_THE TASK:_
Locate the string "Online" throughout the material and copy every line in which it occurs.

[DATA EXTRACT Boundary: Start]

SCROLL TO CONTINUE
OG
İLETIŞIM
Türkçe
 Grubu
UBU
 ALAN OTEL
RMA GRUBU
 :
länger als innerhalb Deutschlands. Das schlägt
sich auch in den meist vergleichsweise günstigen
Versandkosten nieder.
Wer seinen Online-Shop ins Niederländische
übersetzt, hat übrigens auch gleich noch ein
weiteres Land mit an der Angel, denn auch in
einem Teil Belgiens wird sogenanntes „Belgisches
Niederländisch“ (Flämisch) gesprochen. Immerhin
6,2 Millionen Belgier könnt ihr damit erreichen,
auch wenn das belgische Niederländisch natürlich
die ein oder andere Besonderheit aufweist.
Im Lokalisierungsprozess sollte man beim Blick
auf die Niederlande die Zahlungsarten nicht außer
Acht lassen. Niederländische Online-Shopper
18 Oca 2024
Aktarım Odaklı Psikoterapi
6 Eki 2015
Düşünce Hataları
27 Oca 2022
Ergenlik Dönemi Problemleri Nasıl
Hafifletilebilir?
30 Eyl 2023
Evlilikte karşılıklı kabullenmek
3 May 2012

[DATA EXTRACT Boundary: End]

_RESPONSE BELOW:_
Wer seinen Online-Shop ins Niederländische
Acht lassen. Niederländische Online-Shopper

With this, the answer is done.